Miami-Dade County

Miami-Dade drops demand to extend worker pay concessions

With Miami-Dade County’s budget clock ticking, Mayor Carlos Gimenez’s administration has dropped a key demand it was making of labor unions, in a bid to unstick contract negotiations.

Gimenez’s decision to stop trying to block $40 million in pay perks from “snapping back” to workers on Oct. 1, as scheduled, means the county is likely to see at least some service reductions and employee layoffs in the coming budget year. The mayor had said his “best-case scenario” budget would continue the pay concessions, which unions agreed to three years ago, until 2017.

While abandoning that request could result in job losses and service cuts, county negotiators hope the gesture will make union leaders more willing to adopt a more restrictive health-insurance plan that could save Miami-Dade $50 million in the $4.5 billion operating budget for 2014-15. Those savings would stave off some of the potential cutbacks — including all remaining police layoffs — but not all of them.

Lead negotiator Tyrone Williams formally announced the county’s latest position Monday in a session with the American Federation of State, County and Municipal Employees Local 199, which represents general-government workers and has perhaps the most cordial relationship with Miami-Dade among the county’s 10 collective-bargaining units.

“The reason we’re doing this is we deeply appreciate 199’s desire to negotiate with Miami-Dade County,” Williams said. He had hinted at the county’s move at an initial negotiating session last week.

Among the perks are an extra $50 in each paycheck — which critics deride as “breathing pay” because no additional work is required to receive the payments — and added pay for working holidays.

Union administrator Andy Madtes said Monday he was grateful for the change — and indicated his members might go along with the scaled-back health- care benefits if Miami-Dade commits to some sort of salary raises in the next three years.

“If we could get closure on some type of understanding on wage increases moving forward, I think we’re going to get where we need to be on health care,” Madtes told Williams.

So far, Miami-Dade has rejected the union’s proposal to pay employees a 2 percent cost-of-living increase in 2016, and a 3 percent cost-of-living increase in 2017.

An agreement with one union — especially with AFSCME Local 199, the largest single bargaining unit, which represents more than 9,000 workers — could make it more likely for the remaining bargaining units to reach similar deals. Madtes said Thursday that more than one union would have to be on board with the new health-care plan.

“You can’t just have one union do it and the rest balk at it,” he said at the negotiating table.

Gimenez has proposed replacing one of the county’s three healthcare plans — the low-end one — with a new option, called “select,” that offers a smaller physician network but more-affordable premiums to cover spouses and children. Dependent premiums would be about 20 percent lower than for the next-best plan, according to the county, to allow lower-wage workers to insure their families.

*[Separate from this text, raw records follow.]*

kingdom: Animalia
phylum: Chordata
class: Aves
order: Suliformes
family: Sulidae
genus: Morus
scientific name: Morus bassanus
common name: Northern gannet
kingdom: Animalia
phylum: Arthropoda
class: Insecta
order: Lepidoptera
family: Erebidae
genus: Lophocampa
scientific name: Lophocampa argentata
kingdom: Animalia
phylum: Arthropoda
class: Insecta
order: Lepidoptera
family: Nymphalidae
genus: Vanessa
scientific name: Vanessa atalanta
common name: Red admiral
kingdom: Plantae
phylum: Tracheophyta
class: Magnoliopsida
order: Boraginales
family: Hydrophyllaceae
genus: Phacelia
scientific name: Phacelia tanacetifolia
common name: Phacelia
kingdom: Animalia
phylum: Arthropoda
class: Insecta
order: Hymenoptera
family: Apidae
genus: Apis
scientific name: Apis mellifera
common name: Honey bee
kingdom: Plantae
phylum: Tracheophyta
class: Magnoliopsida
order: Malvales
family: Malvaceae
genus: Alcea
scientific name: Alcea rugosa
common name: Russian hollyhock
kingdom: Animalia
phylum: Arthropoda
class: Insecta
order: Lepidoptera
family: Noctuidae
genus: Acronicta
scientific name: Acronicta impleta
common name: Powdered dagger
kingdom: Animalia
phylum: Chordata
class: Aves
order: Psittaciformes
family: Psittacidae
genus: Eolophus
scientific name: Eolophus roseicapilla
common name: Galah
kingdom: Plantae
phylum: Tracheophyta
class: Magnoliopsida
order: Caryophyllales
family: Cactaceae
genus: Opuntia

Seventy percent of physicians in the existing network would be included, Miami-Dade administrators say.

Employees at the public Jackson Health System have had the select plan option for a year. The network includes Jackson doctors as well as those from other major hospital systems, such as Baptist and Memorial.

With the select plan, county workers would not have to pay premiums for their own coverage.

But as part of Gimenez’s proposal, they would be responsible, for the first time, for premiums for the middle-of-the-road plan, an HMO. Individual employees would have to pay $75 every two weeks for coverage. The high-end POS plan would continue to charge premiums, which would increase to $100 per pay period from about $15. For both the HMO and POS plans, dependent premiums would remain flat.

Co-pays would go up for emergency-room visits and for brand-name pharmaceutical drugs, to give employees an incentive to use urgent-care centers and generic brands, Miami-Dade administrators say.

“Our current co-pays for emergency room and our current co-pay for urgent care is exactly the same: $25,” Arleene Cuellar, the county’s human resources chief, said last week. “What’s billed to the county [for an emergency room visit] is significantly higher.”

Emergency rooms should still be used for emergencies, she added.

Gimenez’s administration found a more willing negotiating partner in Madtes, who has flown with the mayor to tour New York City clinics created by unions and the industry for hospitality workers.

Madtes took over his union’s reins in January and participated in a labor healthcare committee that proposed ways for the county to save money on insurance. He has pushed for a permanent committee to review healthcare costs and said that if his union agrees to the insurance-plan changes, then the $5.2 million in savings that it could bring should go to saving his union’s 395 positions on the chopping block.

“We don’t want people losing their jobs,” he told the county last week.

Gimenez plans to implement the healthcare changes for non-unionized employees, including department directors and county commissioners’ staffs. That would amount to a $2 million savings. Insurance enrollment usually begins in late October.

Though the unions were slated to get back their pay perks anyway, voluntarily withdrawing the issue is the county’s attempt to try a softer negotiating tack as the end of the budget year approaches. Labor leaders could still propose to extend the concessions themselves, though that appears unlikely.

County commissioners must sign off on a spending plan after two public hearings next month.

Gimenez already dropped his initial request for a 10 percent salary cut across the board, which was met with resounding labor opposition.